The first two authors (B.E. Dewey and X. Xu) contributed equally to this work. This work was supported by Johns Hopkins Department of Anesthesia STaRR award.

References

[1] Essig, M., Shiroishi, M. S., Nguyen, T. B., Saake, M., Provenzale, J. M., Enterline, D., et al. (2013). Perfusion MRI: the five most frequently asked technical questions. AJR. American Journal of Roentgenology, 200(1), 24–34. http://doi.org/10.2214/AJR.12.9543

[2] Dewey et al. ECTRIMS Online Library. October 26, 2017

[3] Avants, B. B., Tustison, N. J., Song, G., Cook, P. A., Klein, A., & Gee, J. C. (2011). A reproducible evaluation of ANTs similarity metric performance in brain image registration. Neuroimage, 54(3), 2033–2044. http://doi.org/10.1016/j.neuroimage.2010.09.025

[4] Roy, S., Butman, J. A., Pham, D. L., Alzheimers Disease Neuroimaging Initiative. (2017). Robust skull stripping using multiple MR image contrasts insensitive to pathology. Neuroimage, 146, 132–147. http://doi.org/10.1016/j.neuroimage.2016.11.017

[5] Huo, Y., Plassard, A. J., Carass, A., Resnick, S. M., Pham, D. L., Prince, J. L., & Landman, B. A. (2016). Consistent cortical reconstruction and multi-atlas brain segmentation. Neuroimage, 138, 197–210. http://doi.org/10.1016/j.neuroimage.2016.05.030

[6] Roy, S., He, Q., Sweeney, E., Carass, A., Reich, D. S., Prince, J. L., & Pham, D. L. (2015). Subject-Specific Sparse Dictionary Learning for Atlas-Based Brain MRI Segmentation. IEEE Journal of Biomedical and Health Informatics, 19(5), 1598–1609. http://doi.org/10.1109/JBHI.2015.2439242

[7] Perkiö, J., Aronen, H. J., Kangasmäki, A., Liu, Y., Karonen, J., Savolainen, S., & Østergaard, L. (2002). Evaluation of four postprocessing methods for determination of cerebral blood volume and mean transit time by dynamic susceptibility contrast imaging.

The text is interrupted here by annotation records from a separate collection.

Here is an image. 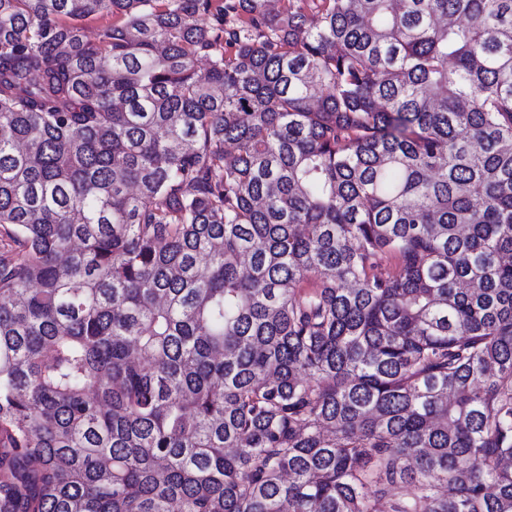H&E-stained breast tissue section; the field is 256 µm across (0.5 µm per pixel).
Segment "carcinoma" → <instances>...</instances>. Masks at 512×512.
<instances>
[{
	"label": "carcinoma",
	"instance_id": "carcinoma-1",
	"mask_svg": "<svg viewBox=\"0 0 512 512\" xmlns=\"http://www.w3.org/2000/svg\"><path fill=\"white\" fill-rule=\"evenodd\" d=\"M381 503L512 512V0H0V512Z\"/></svg>",
	"mask_w": 512,
	"mask_h": 512
}]
</instances>
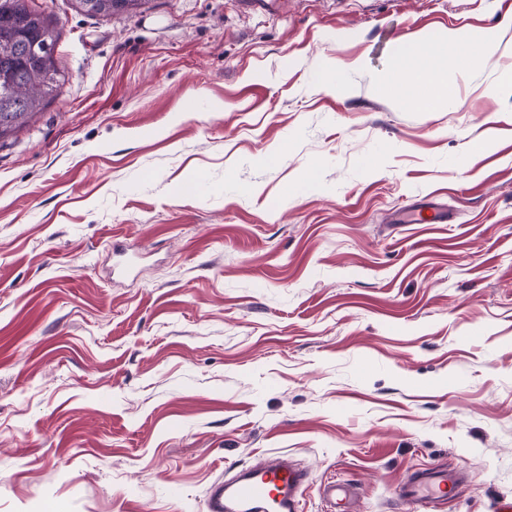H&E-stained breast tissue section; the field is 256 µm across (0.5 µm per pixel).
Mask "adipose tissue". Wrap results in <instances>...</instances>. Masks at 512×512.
Here are the masks:
<instances>
[{
	"label": "adipose tissue",
	"instance_id": "obj_1",
	"mask_svg": "<svg viewBox=\"0 0 512 512\" xmlns=\"http://www.w3.org/2000/svg\"><path fill=\"white\" fill-rule=\"evenodd\" d=\"M460 48L466 50L469 61L474 63L487 61L493 52L491 44L469 42L460 30L448 31L437 42L417 38L394 79L395 94L406 106L423 112L447 104L453 99L454 92L446 81L437 76L433 65L439 56Z\"/></svg>",
	"mask_w": 512,
	"mask_h": 512
}]
</instances>
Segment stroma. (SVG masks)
<instances>
[{
	"label": "stroma",
	"mask_w": 512,
	"mask_h": 512,
	"mask_svg": "<svg viewBox=\"0 0 512 512\" xmlns=\"http://www.w3.org/2000/svg\"><path fill=\"white\" fill-rule=\"evenodd\" d=\"M31 4L67 82L0 141V512H203L271 452L303 512L448 463L438 512L512 498V0ZM449 29L494 53L400 106ZM84 2H92V4ZM146 2V0H76V8L87 15L112 19L129 16L143 7ZM460 47L465 48L469 61L474 63L487 61L494 50L490 43L469 42L461 30H448L438 42L420 36L412 43L410 52L400 65L394 79L395 94L406 106L415 107L422 112H431L437 106L447 104L454 98V92L448 89V82L437 76L432 65L440 55H447L448 51ZM402 214L405 224H450L453 221L451 213L438 206H431L427 210L411 208ZM324 495L331 503L330 512H354L349 507V501L353 496V490L347 483L336 481L324 488Z\"/></svg>",
	"instance_id": "obj_1"
}]
</instances>
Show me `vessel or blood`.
<instances>
[{
  "instance_id": "1",
  "label": "vessel or blood",
  "mask_w": 512,
  "mask_h": 512,
  "mask_svg": "<svg viewBox=\"0 0 512 512\" xmlns=\"http://www.w3.org/2000/svg\"><path fill=\"white\" fill-rule=\"evenodd\" d=\"M408 224H449L451 213L442 207L410 209L404 214ZM308 471L281 453L256 464L242 467L230 477L218 479L207 490L205 512H300ZM464 483L455 467L430 468L409 476L398 496L411 512H433L436 504L447 501ZM333 512H352L353 490L336 481L324 488Z\"/></svg>"
}]
</instances>
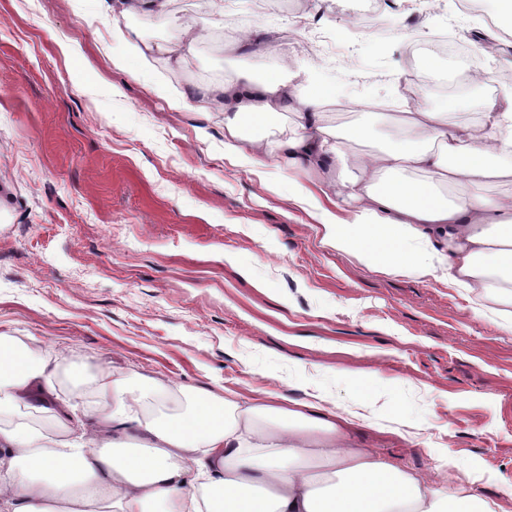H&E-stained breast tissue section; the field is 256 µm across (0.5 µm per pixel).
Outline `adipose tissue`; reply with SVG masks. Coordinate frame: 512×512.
<instances>
[{"mask_svg":"<svg viewBox=\"0 0 512 512\" xmlns=\"http://www.w3.org/2000/svg\"><path fill=\"white\" fill-rule=\"evenodd\" d=\"M82 14L112 16L111 55L137 84L159 93L156 60L182 65L213 45L224 53L191 96L173 106L224 116V148L240 166L274 165L295 175L286 191L306 206L336 249L357 253L367 266L426 278L436 274L467 296L474 317L495 304L494 324L512 329V88L425 103L407 93L391 48L406 40L419 49L418 80L444 84L457 37L440 53L422 52L426 26L375 24L361 64L341 61L355 50L356 21L343 20L328 38L315 14L280 8L257 17L229 16L232 0H212V16L185 19L171 0H73ZM134 16L174 29L147 36ZM232 41H225V28ZM289 30L328 40L318 61L283 62L294 54ZM235 56H256L261 69L230 73ZM346 106L343 127L325 108ZM360 139L348 152L342 129ZM249 372L276 374L302 386L306 399L289 409L243 401L225 391L222 405L196 399L173 415L175 387L154 382H100L112 411L85 425L57 398L58 386L80 391L79 370L46 369L13 337L0 335V418L36 403L37 427L0 426V512H86L78 491L97 482L103 512H491L465 485L445 484L439 471L422 475L358 446V425L415 440L426 412L415 383L404 381L397 403L373 406L353 394L336 404L339 382L380 379V368L307 366L256 353Z\"/></svg>","mask_w":512,"mask_h":512,"instance_id":"obj_1","label":"adipose tissue"}]
</instances>
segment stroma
Returning <instances> with one entry per match:
<instances>
[{
    "label": "stroma",
    "mask_w": 512,
    "mask_h": 512,
    "mask_svg": "<svg viewBox=\"0 0 512 512\" xmlns=\"http://www.w3.org/2000/svg\"><path fill=\"white\" fill-rule=\"evenodd\" d=\"M452 0H402L392 24L435 25ZM460 41L476 61L512 57L478 0ZM112 21L72 0H0V334L120 384L179 386L184 402L303 390L249 373L248 351L368 368L360 387L392 400L418 384L430 402L423 441L357 435L420 472L465 468L495 512H512V332L474 318L446 280L388 274L329 247L321 225L278 188L292 172L224 157V116L175 110L206 57L156 62L166 96L145 93L107 61ZM115 85L111 113L91 94ZM137 113L144 139L123 125ZM266 227L262 240L246 233ZM262 261L268 289L244 278Z\"/></svg>",
    "instance_id": "stroma-1"
}]
</instances>
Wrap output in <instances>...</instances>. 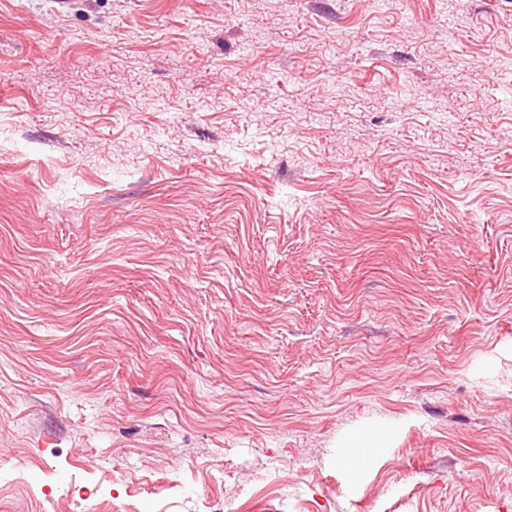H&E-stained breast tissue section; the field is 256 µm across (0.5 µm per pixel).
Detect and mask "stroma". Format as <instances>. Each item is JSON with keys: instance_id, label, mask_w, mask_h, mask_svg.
I'll list each match as a JSON object with an SVG mask.
<instances>
[{"instance_id": "stroma-1", "label": "stroma", "mask_w": 512, "mask_h": 512, "mask_svg": "<svg viewBox=\"0 0 512 512\" xmlns=\"http://www.w3.org/2000/svg\"><path fill=\"white\" fill-rule=\"evenodd\" d=\"M207 500L512 512V0H0V512Z\"/></svg>"}]
</instances>
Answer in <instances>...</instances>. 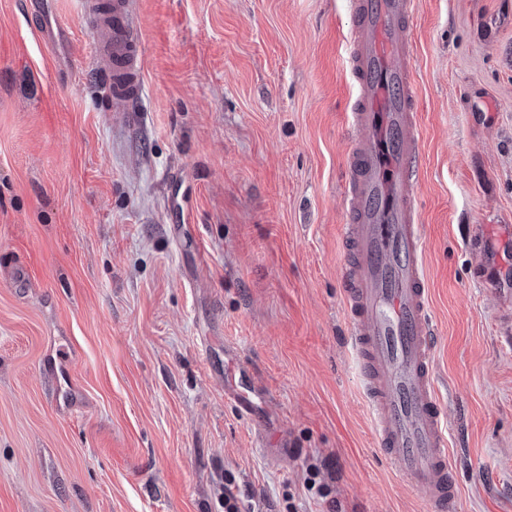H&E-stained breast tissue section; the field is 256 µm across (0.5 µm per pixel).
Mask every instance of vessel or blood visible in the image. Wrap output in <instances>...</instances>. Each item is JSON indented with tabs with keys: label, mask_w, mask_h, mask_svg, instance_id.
<instances>
[{
	"label": "vessel or blood",
	"mask_w": 512,
	"mask_h": 512,
	"mask_svg": "<svg viewBox=\"0 0 512 512\" xmlns=\"http://www.w3.org/2000/svg\"><path fill=\"white\" fill-rule=\"evenodd\" d=\"M346 66L350 120L364 136L350 152L344 193L342 278L350 345L359 365L375 442L433 512H458L461 493L449 458L454 429L435 374L436 329L419 220L422 143L409 60L416 0H349ZM37 35L70 66L72 27L52 0H28ZM134 0H112L92 24L90 55L114 107L146 92Z\"/></svg>",
	"instance_id": "b4317fda"
}]
</instances>
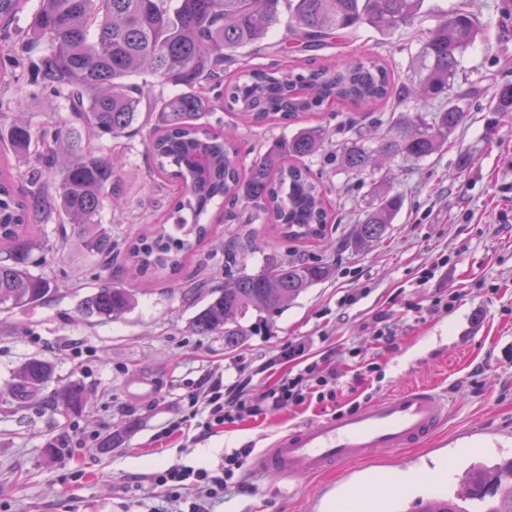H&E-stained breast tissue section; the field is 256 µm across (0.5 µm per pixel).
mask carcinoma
Instances as JSON below:
<instances>
[{"instance_id": "obj_1", "label": "carcinoma", "mask_w": 512, "mask_h": 512, "mask_svg": "<svg viewBox=\"0 0 512 512\" xmlns=\"http://www.w3.org/2000/svg\"><path fill=\"white\" fill-rule=\"evenodd\" d=\"M27 0H0V40L17 55L42 48L35 76L63 98L72 116L36 129L20 108L11 117L8 154L24 166L23 183L0 171V311L45 303L58 289L35 273V252L46 249L38 234L56 218L58 241L75 239L106 266L119 258L111 233L98 220L104 202L126 205L121 159L110 143L143 127L142 104L152 100L158 116L145 143L149 172L180 182L185 193L170 209L176 237L163 224L132 243L125 256L140 272L176 271L209 235L201 223L216 200L239 203L227 217L240 224H270L294 241L319 240L331 216L326 191L305 160L335 155L341 168L362 175L379 158L418 161L448 144L462 124L459 102L478 94L460 91L461 61L479 30L471 4L460 5L435 27L417 34L413 78L396 85L379 58L322 64L296 74L278 62L240 67L254 56H288L339 44L359 26L395 33L413 26L424 0H39L29 26L13 27ZM288 15L284 38L265 43L270 29ZM184 88L172 98L153 97L154 83ZM413 100V112L373 117L381 103L393 109ZM347 103L349 135L335 143L322 126L302 127L245 164L236 142L208 126L215 109L236 112L249 126L295 120L324 105ZM403 205V196L379 188L377 203L352 230L347 246L360 250L378 242ZM332 268L301 257L268 262L245 271L235 244L224 249V287L193 317L200 334L224 337L237 347L254 329L249 318H269L306 288L330 277ZM136 303V292L105 279L80 303L84 316L117 319ZM54 379L53 366L29 359L12 386L22 403ZM84 388L56 389L50 404L83 406ZM460 501L435 500L424 512H512V458L473 465L462 476Z\"/></svg>"}]
</instances>
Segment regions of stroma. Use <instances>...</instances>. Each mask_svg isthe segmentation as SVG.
Masks as SVG:
<instances>
[{"label": "stroma", "mask_w": 512, "mask_h": 512, "mask_svg": "<svg viewBox=\"0 0 512 512\" xmlns=\"http://www.w3.org/2000/svg\"><path fill=\"white\" fill-rule=\"evenodd\" d=\"M459 2L425 0L414 29L383 35L363 26L342 45L307 53L306 65L378 54L406 79L419 48L415 29L434 27ZM473 3L482 35L462 70L482 93L466 100V121L448 146L415 164L398 160L355 177L332 156L312 157L309 165L321 175L334 214L325 238L300 243L265 224L215 223L180 270L146 274L125 261L103 269L74 244L37 254V272L54 280L58 294L0 312V512H189L194 490L172 498L154 472L173 464L219 470L236 449L272 447L289 428L417 384L437 387L452 401L446 425L423 446L378 448L365 460L294 480L246 467L209 512H349L347 485L379 473L418 474L419 484L385 512H419L430 498L454 496L473 464L512 457V111L490 109L499 85L512 82V0ZM37 59L33 53L13 66L0 55V69L13 77L10 100L39 127L69 112L63 99L32 82ZM209 121L236 130L247 161L293 130L282 123L249 128L221 110ZM144 140L139 134L120 141L132 189L123 211L107 207L100 216L124 247L159 223L178 195L173 183L150 175ZM385 181L403 195L401 210L380 242L346 248ZM233 238L246 250V272L296 255L331 265L334 273L228 349L223 337L196 332L192 318L212 290L223 287L224 245ZM429 267L433 279L420 284ZM104 277L137 289V305L115 320L81 317L79 302ZM446 292L459 293V301L450 311L433 312V300ZM382 313L397 329L390 347L375 336L374 318ZM291 341L305 342L312 356H326L336 368V400L311 395L301 405L205 433L209 411L190 402L200 383L220 374L228 384L245 379L253 390L272 387L289 370L277 352ZM32 358L50 362L55 381L20 404L9 386ZM70 381L85 389L83 408H51L56 386ZM179 418L182 432L161 440L163 428ZM485 427L503 431V438L468 446L465 434ZM110 433L117 440L102 451L99 442ZM62 435L82 439V447L50 457L49 443ZM444 459L454 462L448 479L434 473Z\"/></svg>", "instance_id": "stroma-1"}]
</instances>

Magnetic Resonance in Medicine, 47(5), 973–981. http://doi.org/10.1002/mrm.10126

Figures

Figure 1: Representative slice of FLAIR (left), MTT map (middle) and MTT overlaid on FLAIR (right) showing co-localization of prolonged MTT and WML in a subject with mild lesion load.

Figure 2: Example whole brain (left) and lesion (right) segmentations for a representative subject.

Figure 3: Boxplots showing group differences in each ROI for Ktrans and MTT. Statistically significant differences (p<0.01) are shown with an asterisk.